--- Tasks and exercises ---
[1] Echo the discussion of gendered language, everything from "Language is important, because" down to "in their language.".
[2] In the discussion of gendered language, what is the woman described in the article studying?
[3] List every fact the discussion of gendered language gives about the woman the article describes.

--- Passage shown ---
*****
It's heavily implied in the language of the article. Chances are you're right, and if we asked the author of the article, he might say that: yeah, it works both ways, and this is just his experience.
The problem is that this is an instructional article, and his language excludes the idea of female programmers completely. It doesn't mean he's a horrible person because of it. It's just that this kind of language is still the norm, and it would be great if we could be recognised as equals, and not for us to be expected to assume it in the face of exclusion.
Language is important, because it affects how we perceive one another. So jacalata's comment serves as a polite critisism. Women are people too, and you all know that, but sometimes some folks need to be reminded to reflect that in their language.
Outside of that paragraph there is basically no insinuation that women cannot program. The line about rubber-ducking problems with your partner? Not gender-specific unless you've already decided he's sexist.
It's about a specific woman who happens to be a political science student and learns quite a bit about programming in six months. I don't see how that implies women are incapable of it, on the contrary it claims the woman in question was quite capable even though she was not in the field. He explicitly mentions that she's a political science student; that's the only reason he had for thinking she'd be unable to do it.
*****
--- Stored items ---
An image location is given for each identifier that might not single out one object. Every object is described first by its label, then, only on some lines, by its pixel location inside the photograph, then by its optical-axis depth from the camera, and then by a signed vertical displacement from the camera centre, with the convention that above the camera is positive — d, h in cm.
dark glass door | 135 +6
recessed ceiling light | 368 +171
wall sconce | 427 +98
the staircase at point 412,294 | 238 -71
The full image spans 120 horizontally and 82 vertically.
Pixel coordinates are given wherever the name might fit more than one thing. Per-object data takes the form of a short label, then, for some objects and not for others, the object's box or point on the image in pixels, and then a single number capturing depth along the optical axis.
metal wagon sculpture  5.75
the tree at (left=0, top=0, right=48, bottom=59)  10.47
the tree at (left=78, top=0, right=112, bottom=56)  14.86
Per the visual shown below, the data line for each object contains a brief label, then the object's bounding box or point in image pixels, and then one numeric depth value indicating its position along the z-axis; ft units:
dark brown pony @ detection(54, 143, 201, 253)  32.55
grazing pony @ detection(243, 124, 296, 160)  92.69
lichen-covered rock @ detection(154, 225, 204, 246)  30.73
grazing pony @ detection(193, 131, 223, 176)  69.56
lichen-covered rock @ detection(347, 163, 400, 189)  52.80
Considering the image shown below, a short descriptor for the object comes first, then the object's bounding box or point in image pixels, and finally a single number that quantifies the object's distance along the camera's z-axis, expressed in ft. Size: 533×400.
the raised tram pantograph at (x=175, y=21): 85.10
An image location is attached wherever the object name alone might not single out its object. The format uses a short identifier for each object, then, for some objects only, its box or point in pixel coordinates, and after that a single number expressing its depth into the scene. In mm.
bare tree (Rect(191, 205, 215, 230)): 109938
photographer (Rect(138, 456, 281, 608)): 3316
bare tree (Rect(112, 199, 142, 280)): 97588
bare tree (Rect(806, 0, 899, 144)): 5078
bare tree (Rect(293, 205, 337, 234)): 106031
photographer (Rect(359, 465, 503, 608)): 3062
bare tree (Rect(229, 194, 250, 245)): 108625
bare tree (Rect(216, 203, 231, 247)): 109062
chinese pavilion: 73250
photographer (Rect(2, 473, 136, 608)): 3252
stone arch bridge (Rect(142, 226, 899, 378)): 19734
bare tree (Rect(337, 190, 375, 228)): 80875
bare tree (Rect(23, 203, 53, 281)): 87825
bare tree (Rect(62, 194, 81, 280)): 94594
*****
--- Outputs by task ---
[1]
Language is important, because it affects how we perceive one another. So jacalata's comment serves as a polite critisism. Women are people too, and you all know that, but sometimes some folks need to be reminded to reflect that in their language.

[2] Political science.

[3]
- She is a specific woman.
- She is a political science student.
- She learns quite a bit about programming in six months.
- She was quite capable.
- She was not in the field.